An die Regierung wenden? Welche Regierung?
Abdullahs Angehörige wissen noch immer nicht, wie sie sich verhalten sollen. Wie können sie irgendwo schriftlich festhalten lassen, dass der Junge eines unnatürlichen Todes starb; an wen sollen sie sich wenden? An die Regierung? Welche Regierung? Die Regierung, in deren Auftrag die Milizen operieren, mit den gleichen Waffen und den gleichen Rechten wie eine reguläre Armee? Oder sollen sie zur Polizei? Zu welcher Polizei? Zu der, die mit den Milizen kooperiert?
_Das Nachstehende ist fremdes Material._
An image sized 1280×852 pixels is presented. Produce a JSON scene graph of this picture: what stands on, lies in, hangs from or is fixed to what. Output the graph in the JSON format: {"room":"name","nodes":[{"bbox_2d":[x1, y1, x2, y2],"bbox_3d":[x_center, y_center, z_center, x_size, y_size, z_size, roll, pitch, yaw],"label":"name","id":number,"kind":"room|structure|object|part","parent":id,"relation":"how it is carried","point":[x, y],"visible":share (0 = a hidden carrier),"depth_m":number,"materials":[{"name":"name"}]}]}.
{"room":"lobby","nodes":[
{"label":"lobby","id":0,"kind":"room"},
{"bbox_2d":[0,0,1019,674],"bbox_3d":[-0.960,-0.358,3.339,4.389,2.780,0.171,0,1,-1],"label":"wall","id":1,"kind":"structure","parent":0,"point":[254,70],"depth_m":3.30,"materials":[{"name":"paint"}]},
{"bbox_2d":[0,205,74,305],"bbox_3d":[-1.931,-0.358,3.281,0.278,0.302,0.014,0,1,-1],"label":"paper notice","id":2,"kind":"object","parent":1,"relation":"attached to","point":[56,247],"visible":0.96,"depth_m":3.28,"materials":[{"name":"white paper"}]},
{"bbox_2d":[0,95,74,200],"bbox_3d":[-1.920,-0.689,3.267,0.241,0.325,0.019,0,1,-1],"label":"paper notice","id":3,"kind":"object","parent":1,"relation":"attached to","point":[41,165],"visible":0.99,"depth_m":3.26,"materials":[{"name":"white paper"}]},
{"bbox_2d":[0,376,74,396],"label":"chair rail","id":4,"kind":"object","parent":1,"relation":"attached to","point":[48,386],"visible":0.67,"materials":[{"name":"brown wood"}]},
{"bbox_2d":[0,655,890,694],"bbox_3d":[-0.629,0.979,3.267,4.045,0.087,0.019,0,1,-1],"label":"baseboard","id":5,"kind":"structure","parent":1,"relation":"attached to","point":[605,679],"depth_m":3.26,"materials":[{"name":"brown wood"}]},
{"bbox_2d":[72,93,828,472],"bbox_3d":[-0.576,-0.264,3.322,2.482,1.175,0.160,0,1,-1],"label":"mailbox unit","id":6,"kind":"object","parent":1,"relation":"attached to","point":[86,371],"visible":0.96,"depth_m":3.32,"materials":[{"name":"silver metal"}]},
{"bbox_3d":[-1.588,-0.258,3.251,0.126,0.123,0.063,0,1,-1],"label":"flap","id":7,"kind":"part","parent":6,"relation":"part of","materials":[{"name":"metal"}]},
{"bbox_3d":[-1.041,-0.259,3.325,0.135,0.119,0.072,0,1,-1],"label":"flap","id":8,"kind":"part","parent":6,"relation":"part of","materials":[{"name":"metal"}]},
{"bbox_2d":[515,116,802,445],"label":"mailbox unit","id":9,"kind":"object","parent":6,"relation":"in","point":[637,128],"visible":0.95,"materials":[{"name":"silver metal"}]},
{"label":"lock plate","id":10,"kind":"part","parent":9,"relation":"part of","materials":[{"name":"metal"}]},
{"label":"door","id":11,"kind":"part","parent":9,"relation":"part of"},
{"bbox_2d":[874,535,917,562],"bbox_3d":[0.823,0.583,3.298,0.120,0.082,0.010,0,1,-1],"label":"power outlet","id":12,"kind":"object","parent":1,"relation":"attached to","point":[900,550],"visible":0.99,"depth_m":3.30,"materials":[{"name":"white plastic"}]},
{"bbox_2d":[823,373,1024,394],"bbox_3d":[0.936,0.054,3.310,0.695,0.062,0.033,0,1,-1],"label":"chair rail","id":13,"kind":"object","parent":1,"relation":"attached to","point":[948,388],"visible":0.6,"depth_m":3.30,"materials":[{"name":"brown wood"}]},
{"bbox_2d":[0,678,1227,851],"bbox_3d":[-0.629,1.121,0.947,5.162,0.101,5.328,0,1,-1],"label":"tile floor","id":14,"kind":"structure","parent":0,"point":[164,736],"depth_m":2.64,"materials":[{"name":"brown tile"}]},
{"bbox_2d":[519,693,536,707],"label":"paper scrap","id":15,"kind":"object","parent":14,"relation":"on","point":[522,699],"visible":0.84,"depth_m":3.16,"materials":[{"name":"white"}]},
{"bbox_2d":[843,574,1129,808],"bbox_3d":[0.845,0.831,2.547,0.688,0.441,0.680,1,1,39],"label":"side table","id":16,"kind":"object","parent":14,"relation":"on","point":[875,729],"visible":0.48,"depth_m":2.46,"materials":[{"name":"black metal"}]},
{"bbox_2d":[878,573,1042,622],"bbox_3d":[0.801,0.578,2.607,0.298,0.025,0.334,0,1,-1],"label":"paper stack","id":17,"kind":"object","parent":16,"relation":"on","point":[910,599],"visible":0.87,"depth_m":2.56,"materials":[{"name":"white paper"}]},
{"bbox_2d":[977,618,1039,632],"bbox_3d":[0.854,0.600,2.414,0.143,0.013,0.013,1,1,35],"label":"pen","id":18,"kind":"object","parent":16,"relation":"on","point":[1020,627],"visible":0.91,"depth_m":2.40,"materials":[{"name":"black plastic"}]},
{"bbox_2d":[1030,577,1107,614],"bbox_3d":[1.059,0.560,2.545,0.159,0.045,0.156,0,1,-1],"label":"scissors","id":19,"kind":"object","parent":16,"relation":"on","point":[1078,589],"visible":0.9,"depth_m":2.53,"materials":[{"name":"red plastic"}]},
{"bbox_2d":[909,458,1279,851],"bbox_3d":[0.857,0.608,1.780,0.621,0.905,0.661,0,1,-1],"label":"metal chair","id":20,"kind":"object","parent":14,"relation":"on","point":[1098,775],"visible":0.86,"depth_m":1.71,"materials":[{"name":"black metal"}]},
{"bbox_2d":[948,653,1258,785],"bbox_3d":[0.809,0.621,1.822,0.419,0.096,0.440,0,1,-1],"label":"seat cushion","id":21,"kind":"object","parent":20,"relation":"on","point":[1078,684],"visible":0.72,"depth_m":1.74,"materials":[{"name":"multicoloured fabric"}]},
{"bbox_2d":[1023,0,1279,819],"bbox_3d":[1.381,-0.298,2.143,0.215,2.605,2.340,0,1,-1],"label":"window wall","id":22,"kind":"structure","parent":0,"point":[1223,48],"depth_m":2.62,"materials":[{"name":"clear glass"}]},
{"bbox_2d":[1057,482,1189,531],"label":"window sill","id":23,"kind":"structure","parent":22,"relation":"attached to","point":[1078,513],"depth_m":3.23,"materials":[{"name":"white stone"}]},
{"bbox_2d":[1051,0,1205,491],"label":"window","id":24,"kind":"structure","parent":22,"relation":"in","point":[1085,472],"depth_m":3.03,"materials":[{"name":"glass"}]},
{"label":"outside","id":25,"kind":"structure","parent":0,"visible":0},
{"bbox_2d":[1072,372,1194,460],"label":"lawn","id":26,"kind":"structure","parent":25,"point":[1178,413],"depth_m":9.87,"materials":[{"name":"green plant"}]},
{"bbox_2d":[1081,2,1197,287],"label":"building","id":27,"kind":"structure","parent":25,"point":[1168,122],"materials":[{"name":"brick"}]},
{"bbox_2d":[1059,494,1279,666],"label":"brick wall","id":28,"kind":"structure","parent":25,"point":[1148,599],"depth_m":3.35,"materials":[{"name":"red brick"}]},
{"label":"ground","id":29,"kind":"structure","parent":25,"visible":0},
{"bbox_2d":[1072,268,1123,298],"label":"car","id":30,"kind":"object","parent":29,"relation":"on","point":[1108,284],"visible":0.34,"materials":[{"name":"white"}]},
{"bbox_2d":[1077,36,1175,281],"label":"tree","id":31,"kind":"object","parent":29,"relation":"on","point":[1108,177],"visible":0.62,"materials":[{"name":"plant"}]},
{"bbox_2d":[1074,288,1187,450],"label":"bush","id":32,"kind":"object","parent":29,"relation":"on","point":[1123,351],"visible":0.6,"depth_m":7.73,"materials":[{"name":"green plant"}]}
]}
"Und was wird mit uns passieren? Wir haben Angst, dass wir einfach getötet werden oder spurlos verschwinden. Alles ist möglich. Die irakische Regierung unterstützt ja diese Gruppen. Und die meisten Polizisten hier sind turkmenische Schiiten, sie können Menschen einfach festnehmen und sie in eine andere Stadt abtransportieren, die vollständig unter Kontrolle der Schiitenmilizen ist."
Während die Weltöffentlichkeit darüber aufatmet, dass der IS in Mossul besiegt ist, sehen sich viele Iraker bereits mit einem neuen Extremismus konfrontiert. Und damit, fürchtet die Großmutter des Jungen, könnte es erst richtig losgehen.
"Bis jetzt spricht niemand darüber, was hier vor sich geht. Viele sind ums Leben gekommen, entführt worden, verschwunden. Aber niemand auf der Welt will etwas davon wissen."